Cumhurbaşkanı Makarios’un Dr. Küçük’e Cevabi Mektubu (Eylül 1961)
Başpiskopos Makarios Dr. Küçük’e mektubundan ötürü teşekkür ederek söze başlar ve bir sitemde bulunur. Böyle bir mektup yazmaya gerek olmadığını, bu konuları kendisiyle konuşabileceğini söyler ama madem mektup yazmıştır, kendisinin de mektupla cevap verdiğini ve Dr. Küçük’ün gündeme getirdiği konuları sırasıyla ele aldığını belirtir.
1) Öncelikle, Bakanlar Kurulunda tartışmaların çok uzun sürmesinin Rum bakanların antagonistik tavrından kaynaklanmadığını söyler.

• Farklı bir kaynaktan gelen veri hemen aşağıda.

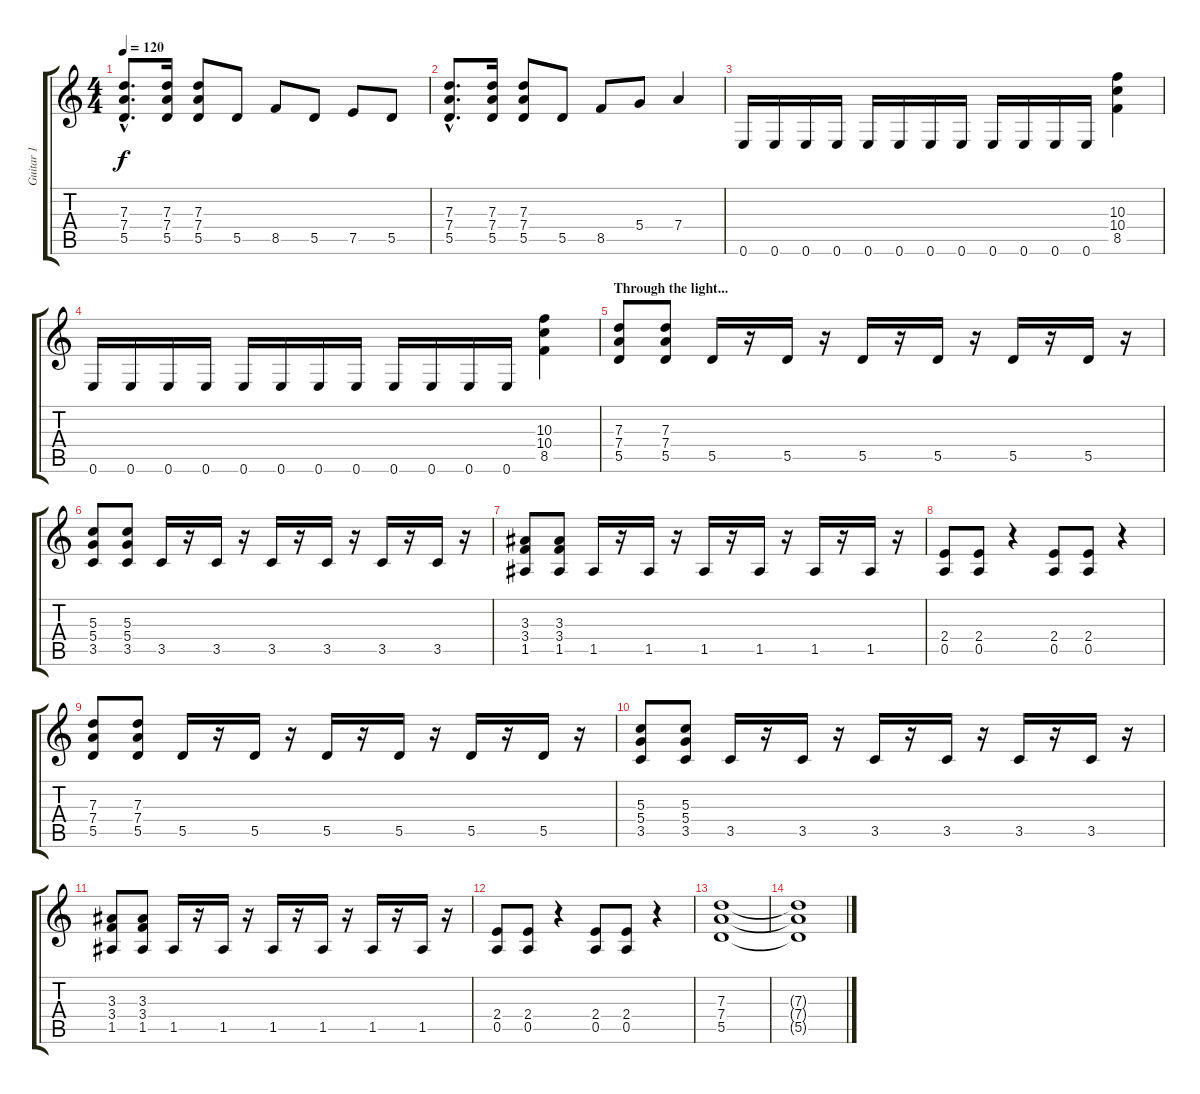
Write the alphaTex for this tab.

\track ("Guitar 1" "Guitar 1") {instrument distortionguitar}
\staff {score tabs}
\tuning (E4 B3 G3 D3 A2 E2) {hide}
\ts (4 4)
\tempo 120
\clef g2
\ks c
(7.3{hac} 7.4{hac} 5.5{hac}).8{d dy f} (7.3 7.4 5.5).16 (7.3 7.4 5.5).8 5.5.8 8.5.8 5.5.8 7.5.8 5.5.8 |
(7.3{hac} 7.4{hac} 5.5{hac}).8{d} (7.3 7.4 5.5).16 (7.3 7.4 5.5).8 5.5.8 8.5.8 5.4.8 7.4.4 |
0.6.16 0.6.16 0.6.16 0.6.16 0.6.16 0.6.16 0.6.16 0.6.16 0.6.16 0.6.16 0.6.16 0.6.16 (10.3 10.4 8.5).4 |
0.6.16 0.6.16 0.6.16 0.6.16 0.6.16 0.6.16 0.6.16 0.6.16 0.6.16 0.6.16 0.6.16 0.6.16 (10.3 10.4 8.5).4 |
\section ("" "Through the light...")
(7.3 7.4 5.5).8 (7.3 7.4 5.5).8 5.5.16 r.16 5.5.16 r.16 5.5.16 r.16 5.5.16 r.16 5.5.16 r.16 5.5.16 r.16 |
(5.3 5.4 3.5).8 (5.3 5.4 3.5).8 3.5.16 r.16 3.5.16 r.16 3.5.16 r.16 3.5.16 r.16 3.5.16 r.16 3.5.16 r.16 |
(3.3 3.4 1.5).8 (3.3 3.4 1.5).8 1.5.16 r.16 1.5.16 r.16 1.5.16 r.16 1.5.16 r.16 1.5.16 r.16 1.5.16 r.16 |
(2.4 0.5).8 (2.4 0.5).8 r.4 (2.4 0.5).8 (2.4 0.5).8 r.4 |
(7.3 7.4 5.5).8 (7.3 7.4 5.5).8 5.5.16 r.16 5.5.16 r.16 5.5.16 r.16 5.5.16 r.16 5.5.16 r.16 5.5.16 r.16 |
(5.3 5.4 3.5).8 (5.3 5.4 3.5).8 3.5.16 r.16 3.5.16 r.16 3.5.16 r.16 3.5.16 r.16 3.5.16 r.16 3.5.16 r.16 |
(3.3 3.4 1.5).8 (3.3 3.4 1.5).8 1.5.16 r.16 1.5.16 r.16 1.5.16 r.16 1.5.16 r.16 1.5.16 r.16 1.5.16 r.16 |
(2.4 0.5).8 (2.4 0.5).8 r.4 (2.4 0.5).8 (2.4 0.5).8 r.4 |
(7.3 7.4 5.5).1 |
(7.3{t} 7.4{t} 5.5{t}).1
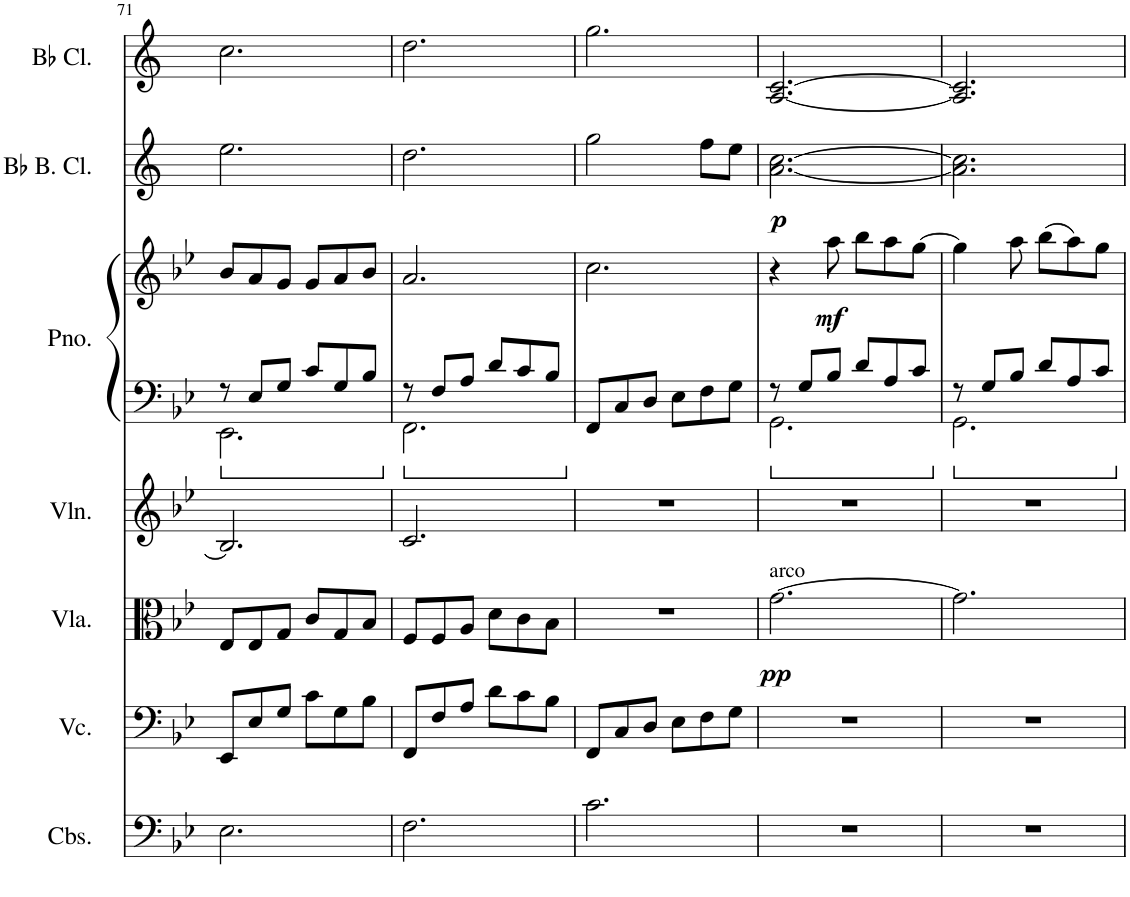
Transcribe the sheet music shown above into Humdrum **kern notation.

**kern	**kern	**kern	**dynam	**kern	**kern	**kern	**dynam	**kern	**dynam	**kern
*part7	*part6	*part5	*part5	*part4	*part3	*part3	*part3	*part2	*part2	*part1
*staff8	*staff7	*staff6	*staff6	*staff5	*staff4	*staff3	*staff3/4	*staff2	*staff2	*staff1
*I"Contrabasses	*I"Violoncello	*I"Viola	*	*I"Violin	*I"Piano	*	*	*I"Bb Bass Clarinet	*	*I"Bb Clarinet
*I'Cbs.	*I'Vc.	*I'Vla.	*	*I'Vln.	*I'Pno.	*	*	*I'Bb B. Cl.	*	*I'Bb Cl.
!!LO:PB:g=z
*clefF4	*clefF4	*clefC3	*	*clefG2	*clefF4	*clefG2	*	*clefG2	*	*clefG2
*Trd7c12	*	*	*	*	*	*	*	*Trd8c14	*	*Trd1c2
*k[b-e-]	*k[b-e-]	*k[b-e-]	*	*k[b-e-]	*k[b-e-]	*k[b-e-]	*	*k[]	*	*k[]
*M6/8	*M6/8	*M6/8	*	*M6/8	*M6/8	*M6/8	*	*M6/8	*	*M6/8
=71	=71	=71	=71	=71	=71	=71	=71	=71	=71	=71
*	*	*	*	*	*^	*	*	*	*	*
2.E-\	8EE-/L	8E-/L	.	2.B-/]	8r	2.EE-\	8b-/L	.	2.ee\	.	2.cc\
.	8E-/	8E-/	.	.	8E-/L	.	8a/	.	.	.	.
.	8G/J	8G/J	.	.	8G/J	.	8g/J	.	.	.	.
.	8c\L	8c/L	.	.	8c/L	.	8g/L	.	.	.	.
.	8G\	8G/	.	.	8G/	.	8a/	.	.	.	.
.	8B-\J	8B-/J	.	.	8B-/J	.	8b-/J	.	.	.	.
=72	=72	=72	=72	=72	=72	=72	=72	=72	=72	=72	=72
2.F\	8FF/L	8F/L	.	2.c/	8r	2.FF\	2.a/	.	2.dd\	.	2.dd\
.	8F/	8F/	.	.	8F/L	.	.	.	.	.	.
.	8A/J	8A/J	.	.	8A/J	.	.	.	.	.	.
.	8d\L	8d\L	.	.	8d/L	.	.	.	.	.	.
.	8c\	8c\	.	.	8c/	.	.	.	.	.	.
.	8B-\J	8B-\J	.	.	8B-/J	.	.	.	.	.	.
*	*	*	*	*	*v	*v	*	*	*	*	*
=73	=73	=73	=73	=73	=73	=73	=73	=73	=73	=73
2.c\	8FF/L	2.r	.	2.r	8FF/L	2.cc\	.	2gg\	.	2.gg\
.	8C/	.	.	.	8C/	.	.	.	.	.
.	8D/J	.	.	.	8D/J	.	.	.	.	.
.	8E-\L	.	.	.	8E-\L	.	.	.	.	.
.	8F\	.	.	.	8F\	.	.	8ff\L	.	.
.	8G\J	.	.	.	8G\J	.	.	8ee\J	.	.
=74	=74	=74	=74	=74	=74	=74	=74	=74	=74	=74
*	*	*	*	*	*^	*	*	*	*	*
!	!	!LO:TX:a:t=arco	!	!	!	!	!	!	!	!	!
!	!	!	!LO:DY:b	!	!	!	!	!	!	!LO:DY:b	!
2.r	2.r	[2.g\	pp	2.r	8r	2.GG\	4r	.	[2.a\ [2.cc\	p	[2.A/ [2.c/
.	.	.	.	.	8G/L	.	.	.	.	.	.
!	!	!	!	!	!	!	!	!LO:DY:b	!	!	!
.	.	.	.	.	8B-/J	.	8aa\	mf	.	.	.
.	.	.	.	.	8d/L	.	8bb-\L	.	.	.	.
.	.	.	.	.	8A/	.	8aa\	.	.	.	.
.	.	.	.	.	8c/J	.	[8gg\J	.	.	.	.
=75	=75	=75	=75	=75	=75	=75	=75	=75	=75	=75	=75
2.r	2.r	2.g\]	.	2.r	8r	2.GG\	4gg\]	.	2.a\] 2.cc\]	.	2.A/] 2.c/]
.	.	.	.	.	8G/L	.	.	.	.	.	.
.	.	.	.	.	8B-/J	.	8aa\	.	.	.	.
.	.	.	.	.	8d/L	.	(>8bb-\L	.	.	.	.
.	.	.	.	.	8A/	.	8aa\)	.	.	.	.
.	.	.	.	.	8c/J	.	8gg\J	.	.	.	.
*	*	*	*	*	*v	*v	*	*	*	*	*
=	=	=	=	=	=	=	=	=	=	=
*-	*-	*-	*-	*-	*-	*-	*-	*-	*-	*-
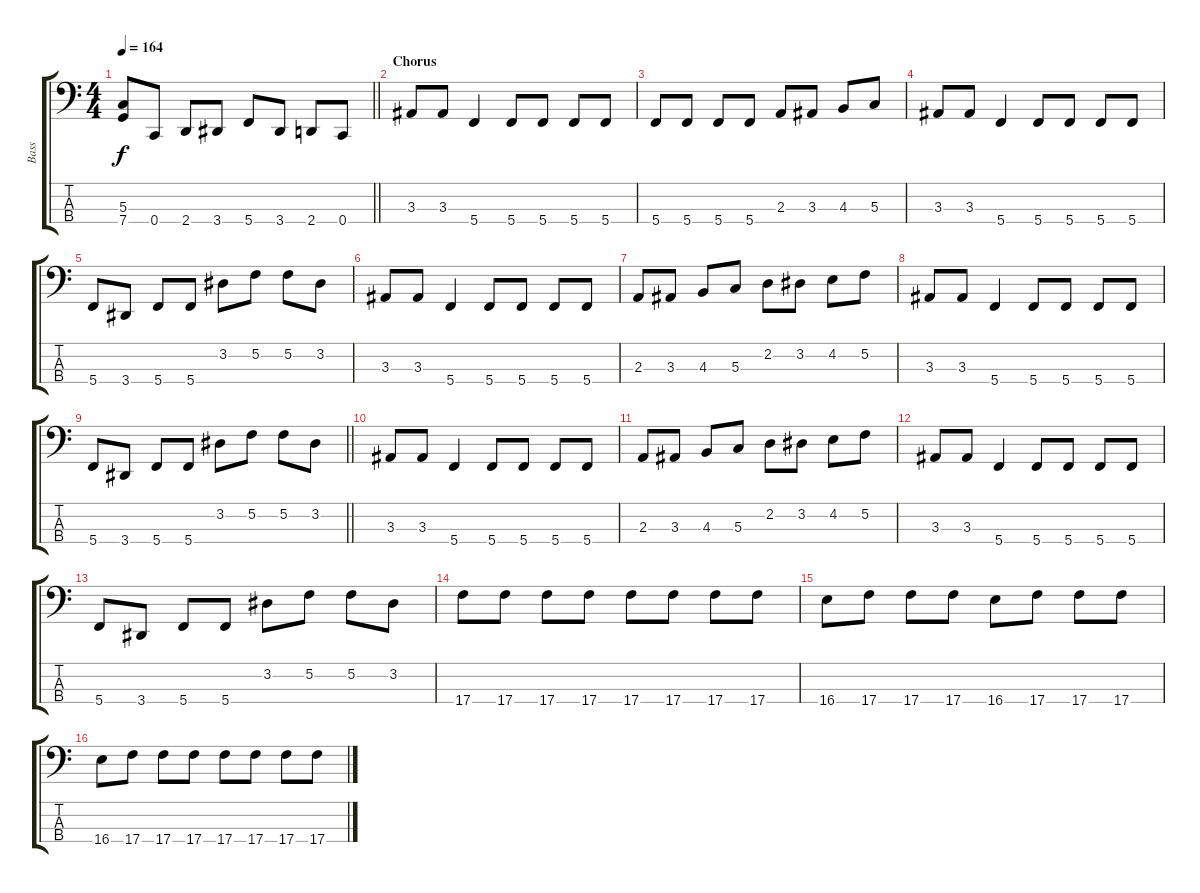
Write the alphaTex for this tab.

\track ("Bass" "Bass") {instrument electricbasspick}
\staff {score tabs}
\tuning (F2 C2 G1 C1) {hide}
\ts (4 4)
\tempo 164
\clef f4
\barLineRight lightlight
\ks c
(5.3 7.4{t}).8{dy f} 0.4.8 2.4.8 3.4.8 5.4.8 3.4.8 2.4.8 0.4.8 |
\section ("" "Chorus")
3.3.8 3.3.8 5.4.4 5.4.8 5.4.8 5.4.8 5.4.8 |
5.4.8 5.4.8 5.4.8 5.4.8 2.3.8 3.3.8 4.3.8 5.3.8 |
3.3.8 3.3.8 5.4.4 5.4.8 5.4.8 5.4.8 5.4.8 |
5.4.8 3.4.8 5.4.8 5.4.8 3.2.8 5.2.8 5.2.8 3.2.8 |
3.3.8 3.3.8 5.4.4 5.4.8 5.4.8 5.4.8 5.4.8 |
2.3.8 3.3.8 4.3.8 5.3.8 2.2.8 3.2.8 4.2.8 5.2.8 |
3.3.8 3.3.8 5.4.4 5.4.8 5.4.8 5.4.8 5.4.8 |
\barLineRight lightlight
5.4.8 3.4.8 5.4.8 5.4.8 3.2.8 5.2.8 5.2.8 3.2.8 |
3.3.8 3.3.8 5.4.4 5.4.8 5.4.8 5.4.8 5.4.8 |
2.3.8 3.3.8 4.3.8 5.3.8 2.2.8 3.2.8 4.2.8 5.2.8 |
3.3.8 3.3.8 5.4.4 5.4.8 5.4.8 5.4.8 5.4.8 |
5.4.8 3.4.8 5.4.8 5.4.8 3.2.8 5.2.8 5.2.8 3.2.8 |
17.4.8 17.4.8 17.4.8 17.4.8 17.4.8 17.4.8 17.4.8 17.4.8 |
16.4.8 17.4.8 17.4.8 17.4.8 16.4.8 17.4.8 17.4.8 17.4.8 |
16.4.8 17.4.8 17.4.8 17.4.8 17.4.8 17.4.8 17.4.8 17.4.8
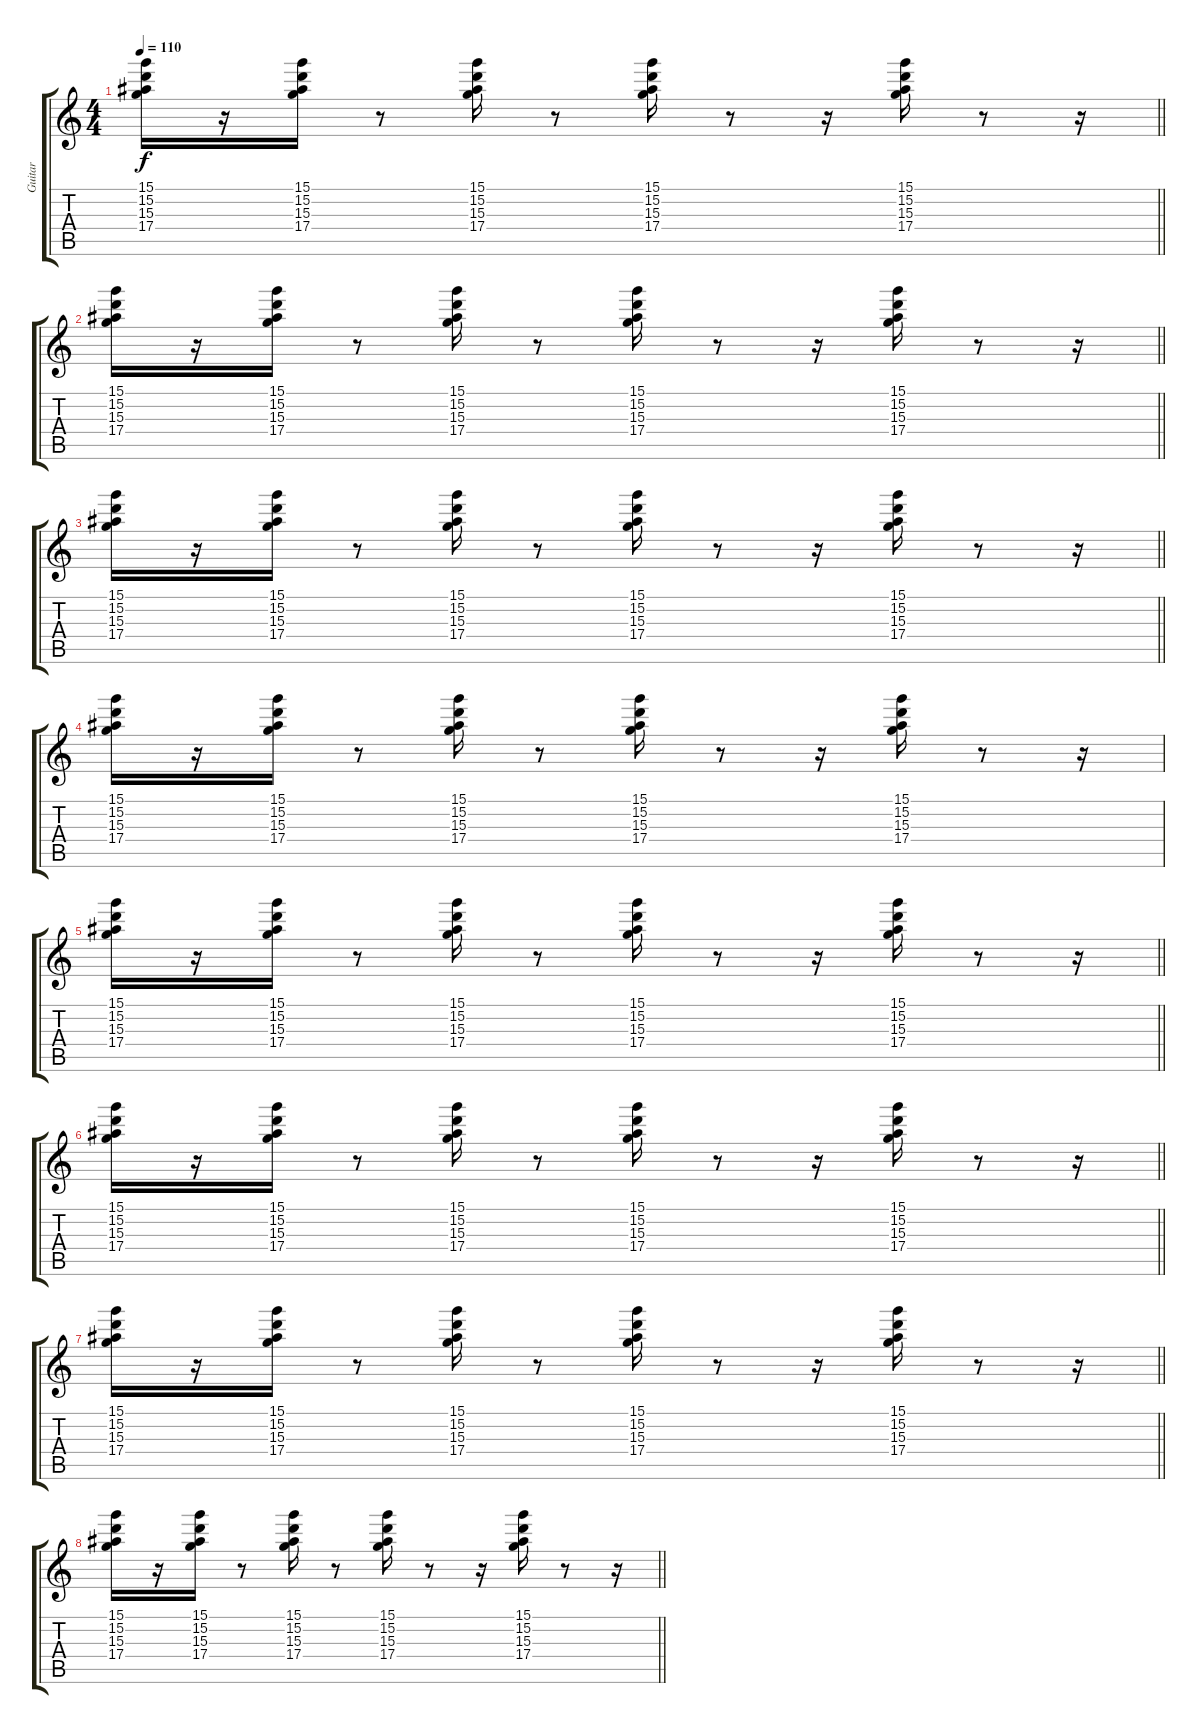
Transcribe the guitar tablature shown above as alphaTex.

\track ("Guitar" "Guitar") {instrument electricguitarclean}
\staff {score tabs}
\tuning (E4 B3 G3 D3 A2 E2) {hide}
\ts (4 4)
\tempo 110
\clef g2
\barLineRight lightlight
\ks c
(15.1 15.2 15.3 17.4).16{dy f} r.16 (15.1 15.2 15.3 17.4).16 r.8 (15.1 15.2 15.3 17.4).16 r.8 (15.1 15.2 15.3 17.4).16 r.8 r.16 (15.1 15.2 15.3 17.4).16 r.8 r.16 |
\barLineRight lightlight
(15.1 15.2 15.3 17.4).16 r.16 (15.1 15.2 15.3 17.4).16 r.8 (15.1 15.2 15.3 17.4).16 r.8 (15.1 15.2 15.3 17.4).16 r.8 r.16 (15.1 15.2 15.3 17.4).16 r.8 r.16 |
\barLineRight lightlight
(15.1 15.2 15.3 17.4).16 r.16 (15.1 15.2 15.3 17.4).16 r.8 (15.1 15.2 15.3 17.4).16 r.8 (15.1 15.2 15.3 17.4).16 r.8 r.16 (15.1 15.2 15.3 17.4).16 r.8 r.16 |
(15.1 15.2 15.3 17.4).16 r.16 (15.1 15.2 15.3 17.4).16 r.8 (15.1 15.2 15.3 17.4).16 r.8 (15.1 15.2 15.3 17.4).16 r.8 r.16 (15.1 15.2 15.3 17.4).16 r.8 r.16 |
\barLineRight lightlight
(15.1 15.2 15.3 17.4).16 r.16 (15.1 15.2 15.3 17.4).16 r.8 (15.1 15.2 15.3 17.4).16 r.8 (15.1 15.2 15.3 17.4).16 r.8 r.16 (15.1 15.2 15.3 17.4).16 r.8 r.16 |
\barLineRight lightlight
(15.1 15.2 15.3 17.4).16 r.16 (15.1 15.2 15.3 17.4).16 r.8 (15.1 15.2 15.3 17.4).16 r.8 (15.1 15.2 15.3 17.4).16 r.8 r.16 (15.1 15.2 15.3 17.4).16 r.8 r.16 |
\barLineRight lightlight
(15.1 15.2 15.3 17.4).16 r.16 (15.1 15.2 15.3 17.4).16 r.8 (15.1 15.2 15.3 17.4).16 r.8 (15.1 15.2 15.3 17.4).16 r.8 r.16 (15.1 15.2 15.3 17.4).16 r.8 r.16 |
\barLineRight lightlight
(15.1 15.2 15.3 17.4).16 r.16 (15.1 15.2 15.3 17.4).16 r.8 (15.1 15.2 15.3 17.4).16 r.8 (15.1 15.2 15.3 17.4).16 r.8 r.16 (15.1 15.2 15.3 17.4).16 r.8 r.16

Bu durumun başka nedenleri olduğunu ileri sürer:
a) Bakanlara gerekli yetkilerinin delege edilmemesi.
Bakanlıklara gerekli yetkiler verilmediği için, bir memurun çözebileceği basit konuları bile bizzat bakanın kendisi ele almak zorunda kaldığını söyler.
Makarios bu durumdan Türk bakanları sorumlu tutar, “çünkü”, der “bakanlıklara yetki devrine Türk bakanlar hararetle karşı çıkıyor.”
Makarios, görüşünü haklı göstermek için Türk bakanlarının özellikle Maliye bakanına basit konularda bile yetki devrine itiraz ettiğini ileri sürer ve bir dizi örnek gösterir.
b) Bazı bakanların Bakanlar Kuruluna öneri getirmeden önce diğer bakanlarla (örneğin Maliye bakanlığıyla) temas kurup görüş alış-verişinde bulunmamasının uzun tartışmalara ve ertelemelere yol açtığını ileri sürer ve bunun özellikle Tarım Bakanı için geçerli olduğunu iddia eder. (Tarım Bakanının Kıbrıslı Türk olduğunu hatırlatalım NK)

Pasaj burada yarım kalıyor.